Part 2: Sorted Union of K Increasing Lists

You are given k integer lists, where each inner list is sorted in strictly increasing order and contains no duplicates within itself. Return the sorted union of all values across all lists, including each distinct value only once. Design an efficient solution for large k. Avoid flattening everything and sorting from scratch if possible.

Constraints

  • 0 <= len(lists) <= 100000
  • 0 <= total number of integers across all inner lists <= 200000
  • -10^9 <= value <= 10^9
  • Each inner list is strictly increasing
  • An O(N log k) solution is expected, where N is the total number of values and k is the number of lists

Examples

Input: [[1, 3, 5, 7], [2, 3, 6, 7, 8], [0, 7, 9]]

Expected Output: [0, 1, 2, 3, 5, 6, 7, 8, 9]

Explanation: A heap-based k-way merge produces values in order; repeated values such as 3 and 7 appear once.

Input: []

Expected Output: []

Explanation: Edge case: no lists are provided.

Input: [[], [], []]

Expected Output: []

Explanation: Edge case: all lists are empty.

Input: [[4, 10, 20]]

Expected Output: [4, 10, 20]

Explanation: Edge case: a single list should be returned as-is.

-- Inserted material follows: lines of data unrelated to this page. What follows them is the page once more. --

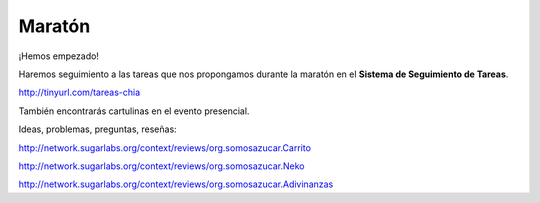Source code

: .. title: Maratón de Producción de Videojuegos
.. slug: videojuegos 
.. date: 06/04/2014 12:41:48 AM UTC-05:00
.. tags:
.. link:
.. description:
.. type: text

Maratón
=======

¡Hemos empezado!

Haremos seguimiento a las tareas que nos propongamos durante la maratón en el **Sistema de Seguimiento de Tareas**.

http://tinyurl.com/tareas-chia

También encontrarás cartulinas en el evento presencial.

Ideas, problemas, preguntas, reseñas:

http://network.sugarlabs.org/context/reviews/org.somosazucar.Carrito

http://network.sugarlabs.org/context/reviews/org.somosazucar.Neko

http://network.sugarlabs.org/context/reviews/org.somosazucar.Adivinanzas

.. raw:: html

            <div class="col-md-12" style="float: none">
            <div id="cc-btn-sc" class="cc-btn-camp center-block">
                <div class='cc-spacer'></div>
                <span time="1405803600" class="kkcount-down"></span>
            </div>
            <h3 style="text-align:center">La entrada es libre</h3>
            <p style="text-align:center">
            Tenemos cupos limitados por lo que será necesario registrarse con anticipación.
            </p>
            <p style="font-size:14pt; text-align:center">
            <a href="inscripciones.html">Inscríbete aquí</a>.
            </p>
            </div>


.. slides::
   /galleries/juegos/juego2.png
   /galleries/juegos/juego3.png

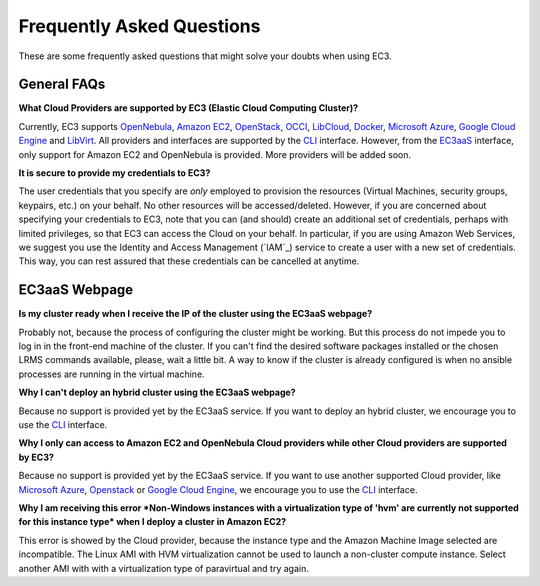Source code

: 
Frequently Asked Questions
==========================

These are some frequently asked questions that might solve your doubts when using EC3.

General FAQs
------------

**What Cloud Providers are supported by EC3 (Elastic Cloud Computing Cluster)?**

Currently, EC3 supports `OpenNebula`_, `Amazon EC2`_, `OpenStack`_, `OCCI`_, `LibCloud`_, `Docker`_, `Microsoft Azure`_, `Google Cloud Engine`_ and `LibVirt`_.
All providers and interfaces are supported by the `CLI`_ interface.
However, from the `EC3aaS`_ interface, only support for Amazon EC2 and OpenNebula is provided. More providers will be added soon.


**It is secure to provide my credentials to EC3?**

The user credentials that you specify are *only* employed to provision the resources
(Virtual Machines, security groups, keypairs, etc.) on your behalf.
No other resources will be accessed/deleted.
However, if you are concerned about specifying your credentials to EC3, note that you can (and should)
create an additional set of credentials, perhaps with limited privileges, so that EC3 can access the Cloud on your behalf.
In particular, if you are using Amazon Web Services, we suggest you use the Identity and Access Management (`IAM`_)
service to create a user with a new set of credentials. This way, you can rest assured that these credentials can
be cancelled at anytime. 

EC3aaS Webpage
--------------

**Is my cluster ready when I receive the IP of the cluster using the EC3aaS webpage?**

Probably not, because the process of configuring the cluster might be working.
But this process do not impede you to log in in the front-end machine of the cluster.
If you can't find the desired software packages installed or the chosen LRMS commands available, please, wait a little bit.
A way to know if the cluster is already configured is when no ansible processes are running in the virtual machine.

**Why I can't deploy an hybrid cluster using the EC3aaS webpage?**

Because no support is provided yet by the EC3aaS service. 
If you want to deploy an hybrid cluster, we encourage you to use the `CLI`_ interface.

**Why I only can access to Amazon EC2 and OpenNebula Cloud providers while other Cloud providers are supported by EC3?**

Because no support is provided yet by the EC3aaS service. 
If you want to use another supported Cloud provider, like `Microsoft Azure`_, `Openstack`_ or `Google Cloud Engine`_, we encourage you to use the `CLI`_ interface.


**Why I am receiving this error *Non-Windows instances with a virtualization type of 'hvm' are currently not supported for this instance type* when I deploy a cluster in Amazon EC2?**

This error is showed by the Cloud provider, because the instance type and the Amazon Machine Image selected are incompatible.  
The Linux AMI with HVM virtualization cannot be used to launch a non-cluster compute instance. 
Select another AMI with with a virtualization type of paravirtual and try again.

.. _`CLI`: http://servproject.i3m.upv.es/ec3/doc/ec3.html
.. _`EC3aaS`: http://servproject.i3m.upv.es/ec3/
.. _`OpenNebula`: http://www.opennebula.org/
.. _`OpenStack`: http://www.openstack.org/
.. _`Amazon EC2`: https://aws.amazon.com/en/ec2
.. _`OCCI`: http://occi-wg.org/
.. _`Microsoft Azure`: http://azure.microsoft.com/
.. _`Docker`: https://www.docker.com/
.. _`LibVirt`: http://libvirt.org/
.. _`LibCloud`: https://libcloud.apache.org/
.. _`Google Cloud Engine`: https://cloud.google.com/compute/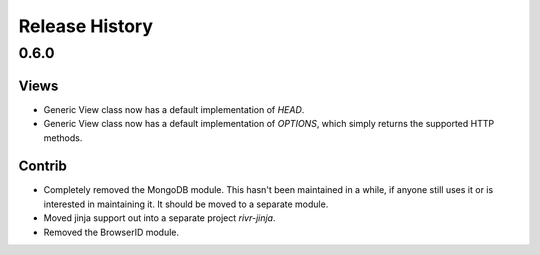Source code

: Release History
###############

0.6.0
=====

Views
-----

* Generic View class now has a default implementation of `HEAD`.
* Generic View class now has a default implementation of `OPTIONS`, which
  simply returns the supported HTTP methods.

Contrib
-------

* Completely removed the MongoDB module. This hasn't been maintained in a
  while, if anyone still uses it or is interested in maintaining it. It should
  be moved to a separate module.
* Moved jinja support out into a separate project `rivr-jinja`.
* Removed the BrowserID module.


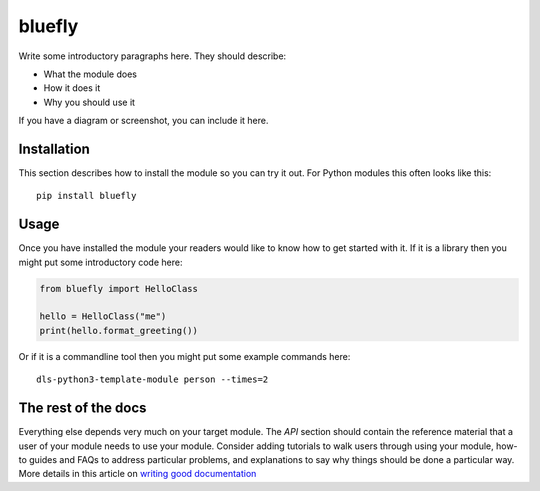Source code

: bluefly
===========================

Write some introductory paragraphs here. They should describe:

- What the module does
- How it does it
- Why you should use it

If you have a diagram or screenshot, you can include it here.

Installation
------------

This section describes how to install the module so you can try it out.
For Python modules this often looks like this::

    pip install bluefly

Usage
-----

Once you have installed the module your readers would like to know how
to get started with it. If it is a library then you might put some
introductory code here:

.. code:: python

    from bluefly import HelloClass

    hello = HelloClass("me")
    print(hello.format_greeting())

Or if it is a commandline tool then you might put some example commands here::

    dls-python3-template-module person --times=2

The rest of the docs
--------------------

Everything else depends very much on your target module. The `API` section
should contain the reference material that a user of your module needs to use
your module. Consider adding tutorials to walk users through using your module,
how-to guides and FAQs to address particular problems, and explanations to say
why things should be done a particular way. More details in this article on
`writing good documentation`_

.. _writing good documentation: https://documentation.divio.com/

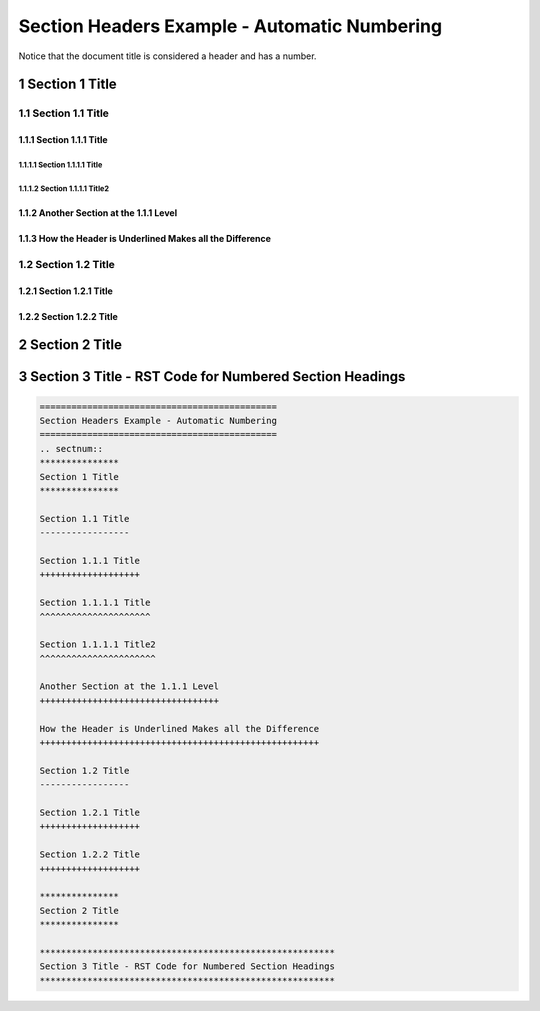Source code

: .. ===============LICENSE_START=======================================================
.. Acumos CC-BY-4.0
.. ===================================================================================
.. Copyright (C) 2018 <YOUR COMPANY NAME>. All rights reserved.
.. ===================================================================================
.. This Acumos documentation file is distributed by <YOUR COMPANY NAME>
.. under the Creative Commons Attribution 4.0 International License (the "License");
.. you may not use this file except in compliance with the License.
.. You may obtain a copy of the License at
..
..      http://creativecommons.org/licenses/by/4.0
..
.. This file is distributed on an "AS IS" BASIS,
.. WITHOUT WARRANTIES OR CONDITIONS OF ANY KIND, either express or implied.
.. See the License for the specific language governing permissions and
.. limitations under the License.
.. ===============LICENSE_END=========================================================

.. _numbered-headers:

=============================================
Section Headers Example - Automatic Numbering
=============================================
Notice that the document title is considered a header and has a number.

.. sectnum::

***************
Section 1 Title
***************

Section 1.1 Title
-----------------

Section 1.1.1 Title
+++++++++++++++++++

Section 1.1.1.1 Title
^^^^^^^^^^^^^^^^^^^^^

Section 1.1.1.1 Title2
^^^^^^^^^^^^^^^^^^^^^^

Another Section at the 1.1.1 Level
++++++++++++++++++++++++++++++++++

How the Header is Underlined Makes all the Difference
+++++++++++++++++++++++++++++++++++++++++++++++++++++

Section 1.2 Title
-----------------

Section 1.2.1 Title
+++++++++++++++++++

Section 1.2.2 Title
+++++++++++++++++++

***************
Section 2 Title
***************

********************************************************
Section 3 Title - RST Code for Numbered Section Headings
********************************************************

.. code:: RST

    =============================================
    Section Headers Example - Automatic Numbering
    =============================================
    .. sectnum::
    ***************
    Section 1 Title
    ***************

    Section 1.1 Title
    -----------------

    Section 1.1.1 Title
    +++++++++++++++++++

    Section 1.1.1.1 Title
    ^^^^^^^^^^^^^^^^^^^^^

    Section 1.1.1.1 Title2
    ^^^^^^^^^^^^^^^^^^^^^^

    Another Section at the 1.1.1 Level
    ++++++++++++++++++++++++++++++++++

    How the Header is Underlined Makes all the Difference
    +++++++++++++++++++++++++++++++++++++++++++++++++++++

    Section 1.2 Title
    -----------------

    Section 1.2.1 Title
    +++++++++++++++++++

    Section 1.2.2 Title
    +++++++++++++++++++

    ***************
    Section 2 Title
    ***************

    ********************************************************
    Section 3 Title - RST Code for Numbered Section Headings
    ********************************************************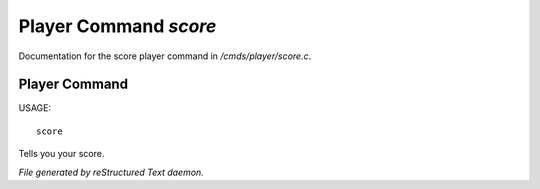 ***********************
Player Command *score*
***********************

Documentation for the score player command in */cmds/player/score.c*.

Player Command
==============

USAGE::

		score

Tells you your score.



*File generated by reStructured Text daemon.*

Input: [[-3, 1, 5], [-3, 0, 4], [0, 2, 5], []]

Expected Output: [-3, 0, 1, 2, 4, 5]

Explanation: Duplicates across different lists are removed while preserving overall sorted order.

Hints

  1. Keep the current smallest available value from each non-empty list in a min-heap.
  2. When you pop a value from the heap, compare it with the last value you added to the answer to avoid duplicates.